From what we can make out, a nuclear pore is made up of about 100 subunits of proteins. This includes eight on the nucleoplasm side, and eight on the cytoplasm side, known as the inner and outer rings respectively. These are basically subunits of proteins which are on the inside and outside of the nuclear envelope. Protruding towards the centre of the pore from each of these subunits is something called a spoke, which is a mixture of yet more protein subunits. In the centre of these spokes is a plug, seen in orange in the images in this section. The spokes and plug mean that a pore, which can be over 100nm in diameter, will not let anything through if it is greater than 9nm. Another measure is weight - that is, anything heavier than around 60,000 Daltons will not get through easily.

That may sound very heavy, but 60,000 Daltons is not actually that much; most proteins and RNA molecules will weigh a lot more than that! So how do the RNA molecules get out? Well, anything that weighs less than 60,000 will happily get through through simple, passive diffusion. Anything above that weight (or bigger than 9nm) needs to have some help getting across. So, if a protein wants to get into the nucleus, it needs to have a nuclear import signal or nuclear localisation sequence.

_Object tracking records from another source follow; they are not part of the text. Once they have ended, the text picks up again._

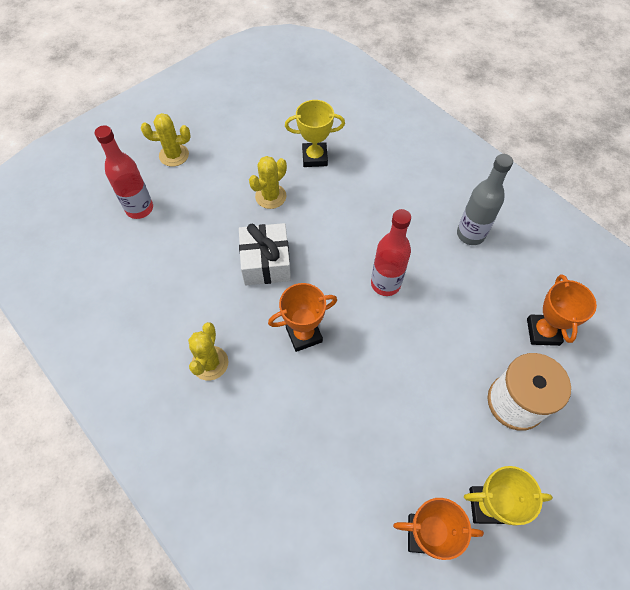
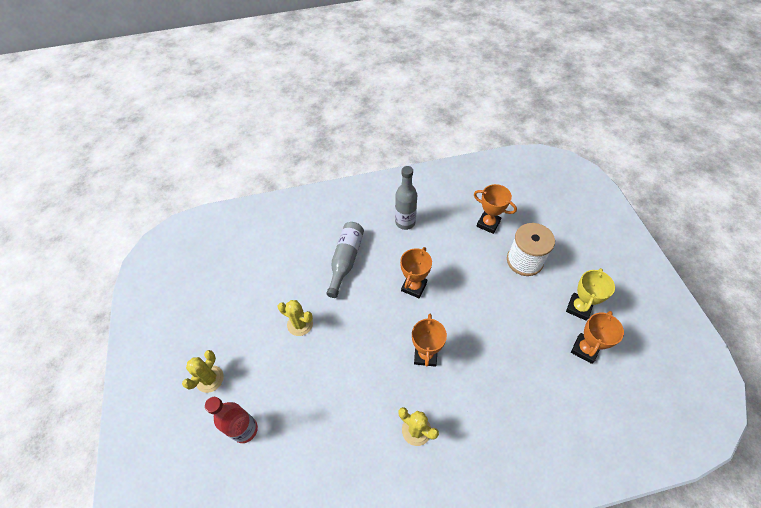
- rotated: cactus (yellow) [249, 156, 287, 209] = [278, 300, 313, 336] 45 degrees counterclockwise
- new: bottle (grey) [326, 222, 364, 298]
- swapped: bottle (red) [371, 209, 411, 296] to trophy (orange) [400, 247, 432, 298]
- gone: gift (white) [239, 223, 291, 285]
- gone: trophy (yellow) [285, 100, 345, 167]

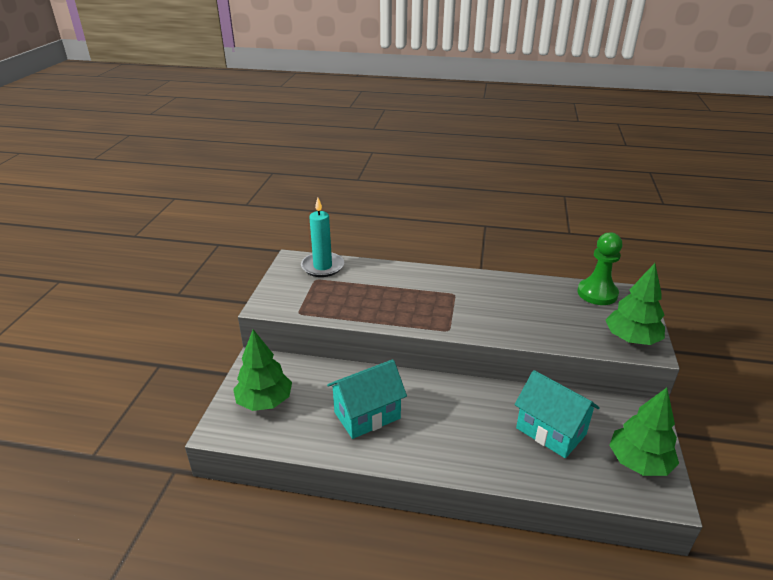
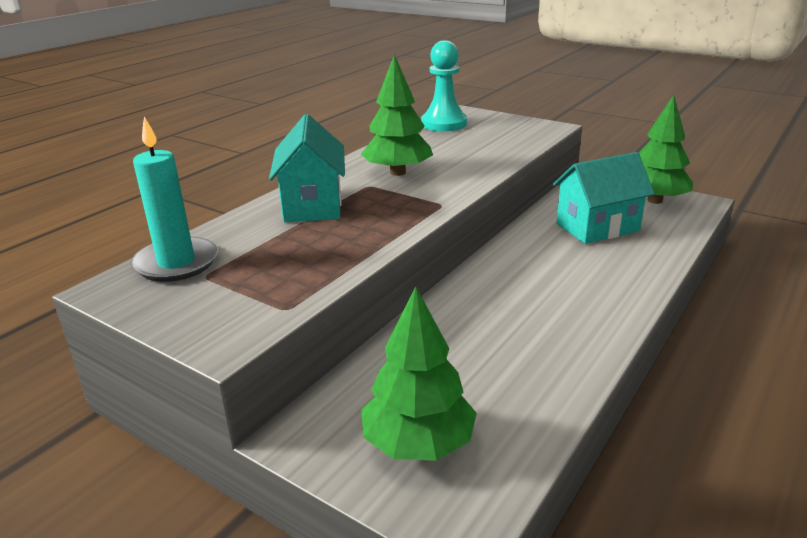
- shifted: house (turquoise) [327, 359, 407, 439] to [269, 114, 345, 222]
- shifted: tree (green) [606, 263, 665, 345] to [361, 54, 433, 176]
- repainted: pawn (green) [577, 232, 622, 305] to pawn (turquoise) [421, 40, 467, 131]

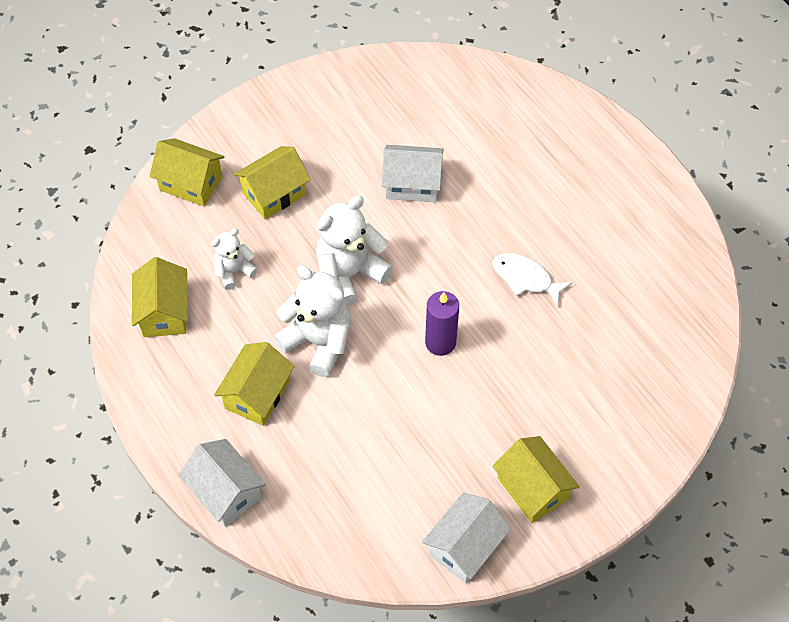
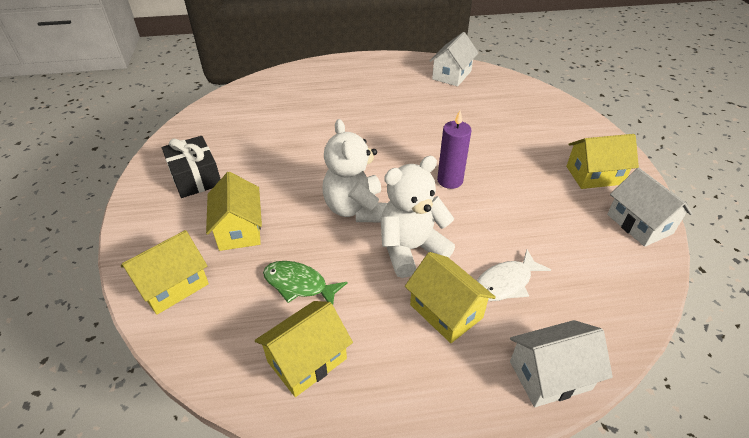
- new: gift (black) [162, 136, 220, 198]
- rotated: house (yellow) [132, 257, 188, 337] = [255, 301, 353, 397] 60 degrees counterclockwise
- swapped: teddy bear (white) [211, 228, 258, 290] to fish (green) [263, 261, 348, 305]
- shifted: house (white) [382, 145, 443, 202] to [429, 32, 478, 86]
- shifted: fish (white) [492, 253, 573, 307] to [477, 250, 551, 301]

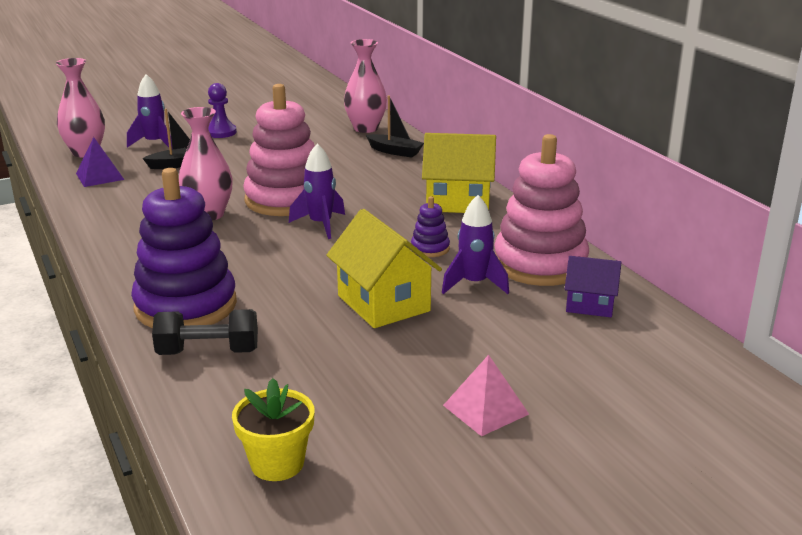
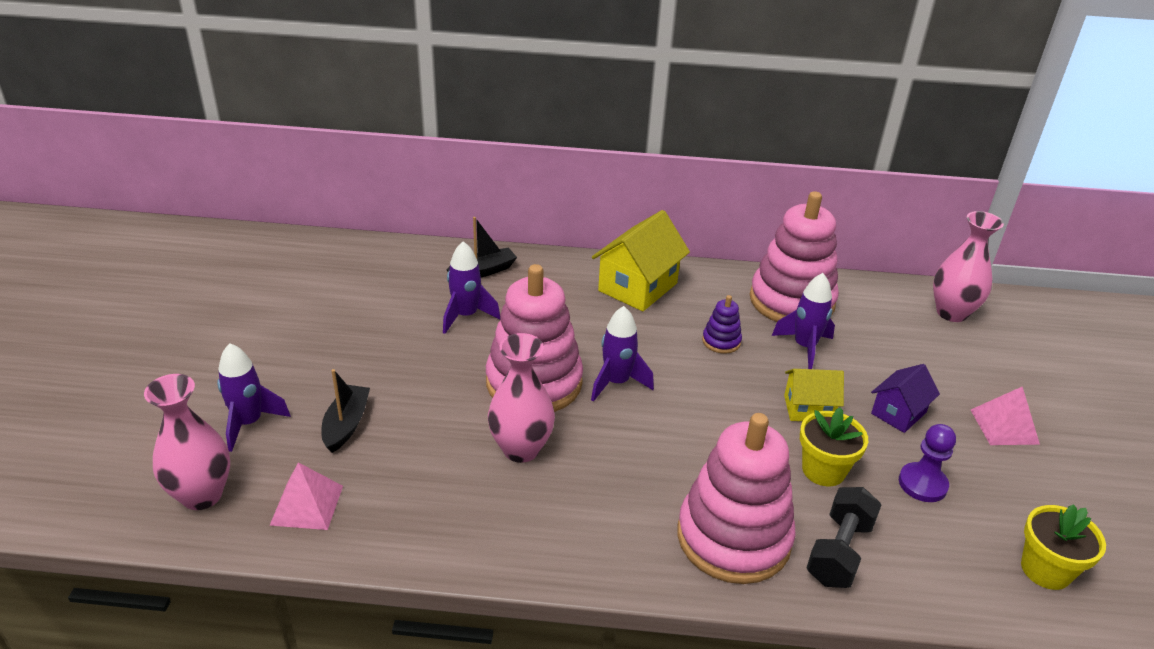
- repainted: pyramid (purple) [76, 137, 124, 187] to pyramid (pink) [269, 462, 343, 530]
- new: rocket (purple) [443, 241, 500, 334]
- repainted: stacking toy (purple) [131, 168, 237, 328] to stacking toy (pink) [677, 413, 796, 584]
- scaled: house (yellow) [326, 209, 442, 328] = [784, 369, 844, 421] x0.60
- new: flower pot (yellow) [800, 407, 868, 486]
- shifted: house (purple) [565, 256, 622, 317] to [871, 364, 940, 433]
- shifted: pawn (purple) [208, 83, 237, 138] to [899, 424, 956, 502]
- shifted: vase (pink) [344, 39, 387, 133] to [933, 211, 1004, 322]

When proteins are produced in the cell, they will all have a specific target - some go to the nucleus, some go to the endoplasmic reticulum, some want to leave the cell entirely etc. If something needs to go to the nucleus, it will be synthesised with a special sequence: this nuclear localisation sequence, which is something recognised by molecules on on the outside of the nuclear pore. These molecules bind to the protein entering the nucleus, and guide it through, using energy from the hydrolysis of ATP to get it through the small gap.

It may seem quite complicated, but the amount we understand is really quite limited. For example, we don't quite know how things get out of the nucleus - though we think the molecules which guide things into it can also guide things out. Still, we know what needs to go on at a nuclear pore, and we know that they're a very important part of the nucleus.